Indeed, the south façade is not so much a façade as it is a beam, cantilevered delicately by the pool retaining wall that intercepts it in a perpendicular fashion. Here, the structural grain of concrete serves as a significant protagonist for the house, enabling long spans, though apparently monolithic and integral to its typological figure. Without this structural grain, this concrete building that would not stand.

At a material level, we were also curious how concrete, as a material, produces a “tectonic grain”? In our research, we realized that, in fact, the question about tectonic grain can be posed in two different ways, so we investigated both modalities. First, we realized that all formwork produces its own grain, depending on its materiality (aluminum, wood, bamboo), and thus the surface grain serves as an index of the formwork itself.
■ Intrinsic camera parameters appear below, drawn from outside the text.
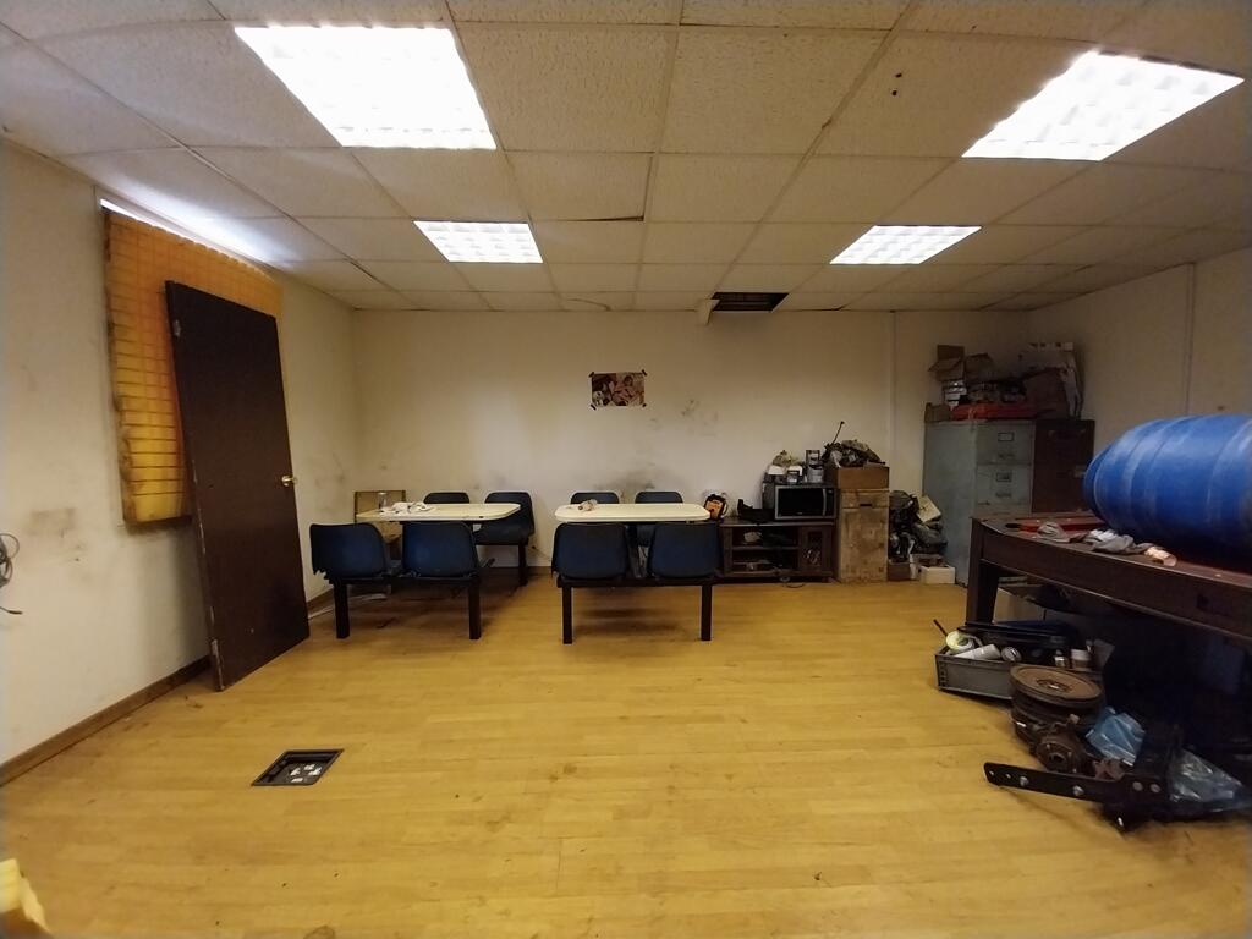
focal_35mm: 13
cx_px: 626
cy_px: 470
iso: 320
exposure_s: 1/25
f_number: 2.2
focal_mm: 1.13
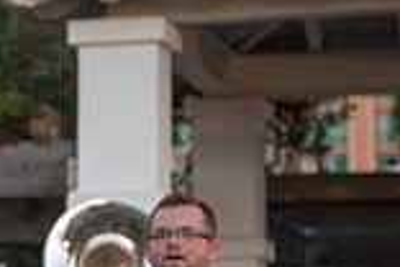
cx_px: -203
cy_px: 243
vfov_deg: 5.9
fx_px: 2566
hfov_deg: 8.7
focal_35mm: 231
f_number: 3.2
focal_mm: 62
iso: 2000
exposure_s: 1/800
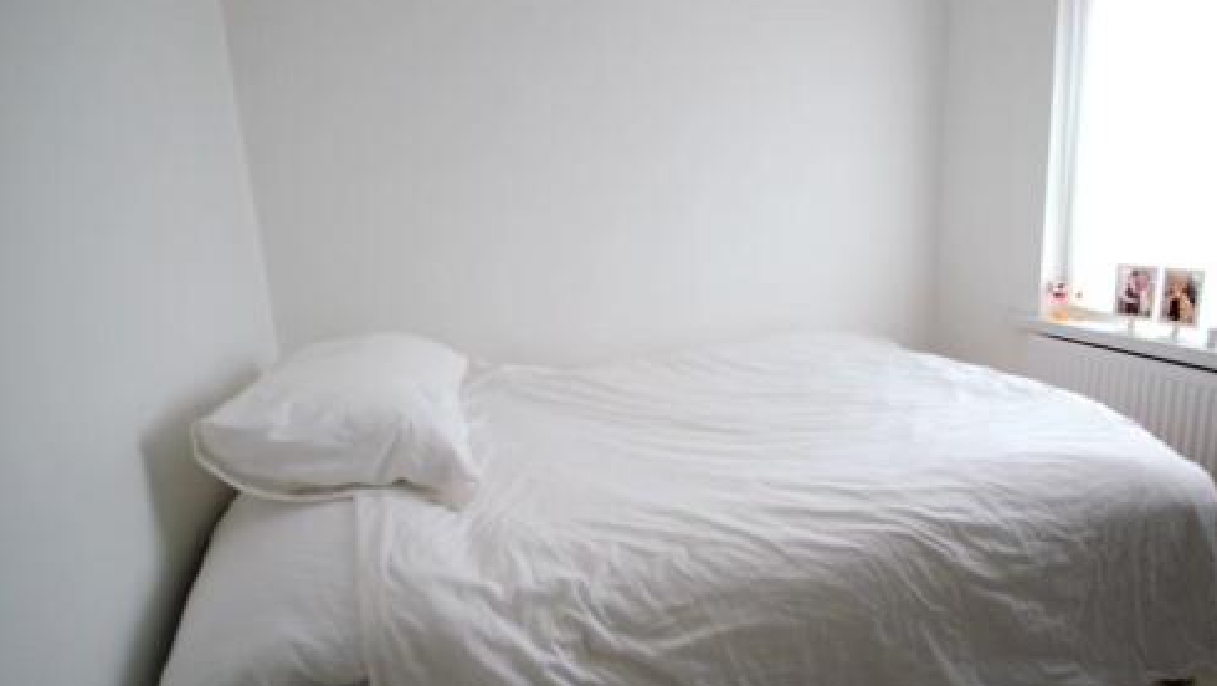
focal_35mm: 21
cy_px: 328
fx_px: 678
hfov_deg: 83.4
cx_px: 690
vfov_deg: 53.6
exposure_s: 1/60
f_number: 4
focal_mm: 10
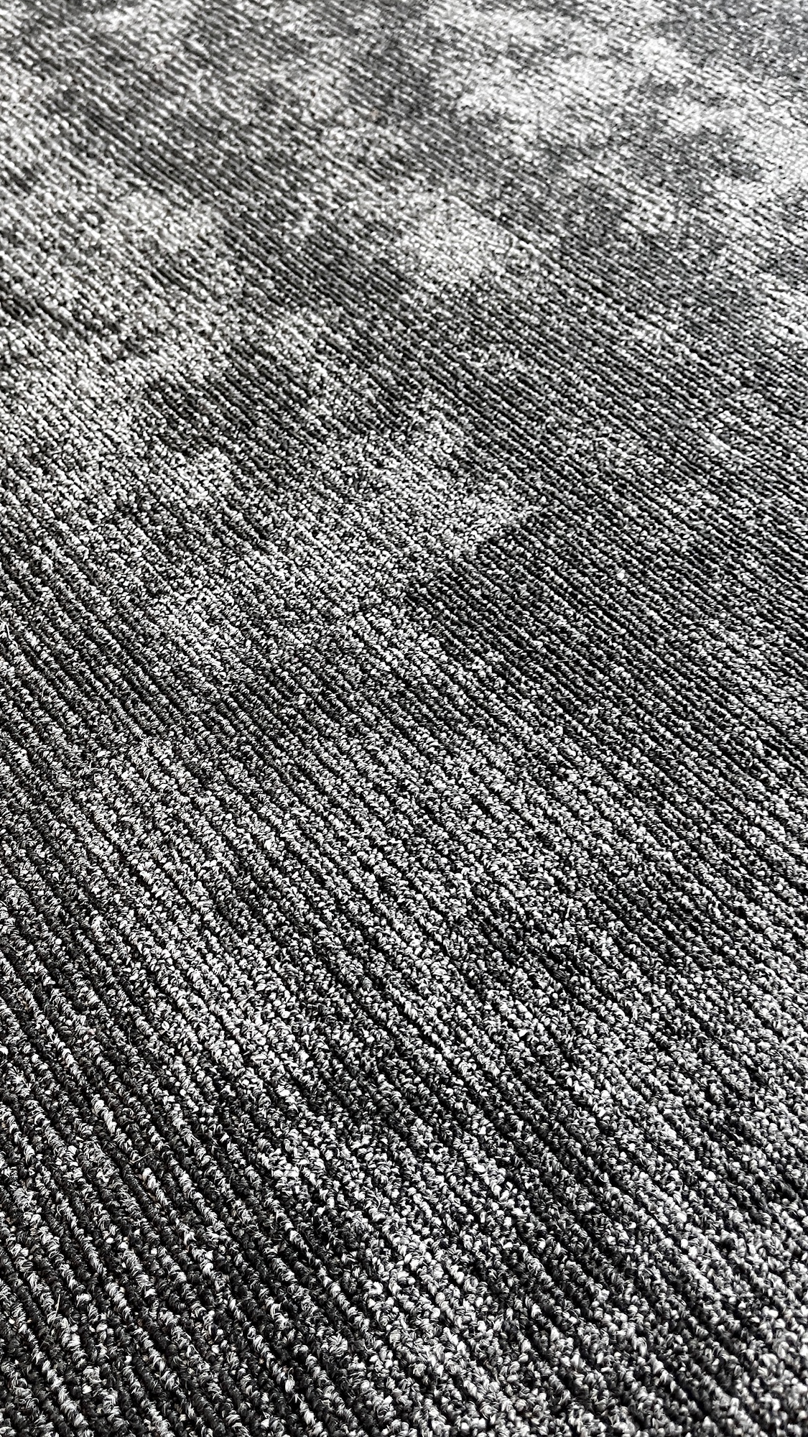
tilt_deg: -54.2
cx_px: 266
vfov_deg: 66.1
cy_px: 721
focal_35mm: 29
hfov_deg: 39.7
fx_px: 1105
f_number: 1.6
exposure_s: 1/60
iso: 160
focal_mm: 5.1
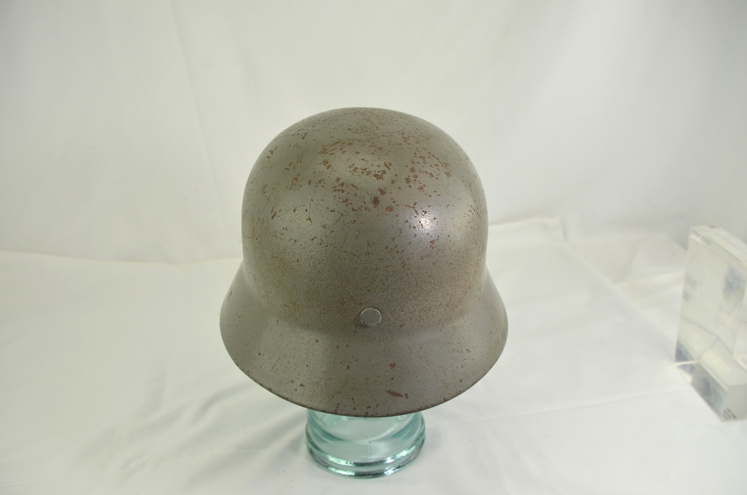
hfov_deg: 62.0
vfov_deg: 43.4
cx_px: 374
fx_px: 621
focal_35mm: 30
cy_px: 248
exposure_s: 1/125
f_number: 5.6
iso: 200
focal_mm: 20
Second, we realized that concrete itself is the result of a combination of elements, including cement, aggregates, admixtures, water, among other materials; for this reason, one can effectively alter its recipe to consider alternative grains that are embedded within its core, not only its surface. Thus, both modalities involve a level of artifice, with certain variables that can be manipulated to create a concrete wall that is at once dematerialized as reconceptualized.

By way of case studies, we researched the main entry area to serve as a catalyst for the design of digital formwork, which can serve to insinuate a rusticated rubble wall, while in fact being monolithic concrete. At the same time, we researched how the density and size of aggregate within the concrete can serve to transform from a smooth finished surface on the interior of the building to a veritable stone wall serving to retain earth in the landscape in the garden areas. These two ideas about concrete have totally different implications about what is meant by the tectonic grain.

 

END GRAIN

When I first went to Rome, I was mystified by the tectonic grain of the streets, the organization of the cobblestone. I didn’t realize that the pattern of arcs had a direct relationship to the body. A builder presumably sat on his or her knees and the reach of their arm length defined the radius around which each arc would be defined. For over 2000 years there has been this direct relationship between what is constructed and the body. Even the tagging of graffiti on the side of the wall is a direct imprint of the reach of the arm. However, we’re now witnessing a very special moment where 3D printing is beginning to eradicate the limits of the tectonic unit. No longer are we necessarily defined by 4-by-8 sheets or other industrially manufactured products. We may yet to be able to print out different functionalities within the cellular structure of the 3d print, no longer limited to the laminar layering of constructed wall systems. What seems interesting right now, is the possibility that everything I’ve said in this lecture may become irrelevant.

I end here with an image of the Parthenon, and my fascination with actual structure, purported structure, and symbolic structure. When I first came to architecture school, I had no idea how the triglyphs functioned. I thought they were just ornaments. Later, I discovered that they are, in fact, an index of the end-grain of the beams just behind, spanning the entire structure; all of a sudden, they acquired a resonance that had a profound impact on me. The beam’s presence is imprinted in the temple’s stone skin. But why would the wooden beam be registered in stone when we know that the actual spanning structure is composed of wood. The petrification of the wood end grain, in the guise of a triglyph, is part and parcel of what architecture does—and what architecture does best, I should add. It suggests that the structure might be in service of the ornament, not vice versa: that, somehow, the truth of the building is imprinted in this narrative, composed of a blend of fiction and actuality.

And just when you think you’ve understood it, it throws you another curveball. As the motif of the triglyph turns the corner, the very narrative that upholds the truth of the fiction collapses. We know perfectly well that the beams behind these triglyphs cannot be spanning in both directions at once. This is the magic of the tectonic grain, where both the actual and fictional structure come into a dialogue in that we call “architecture.”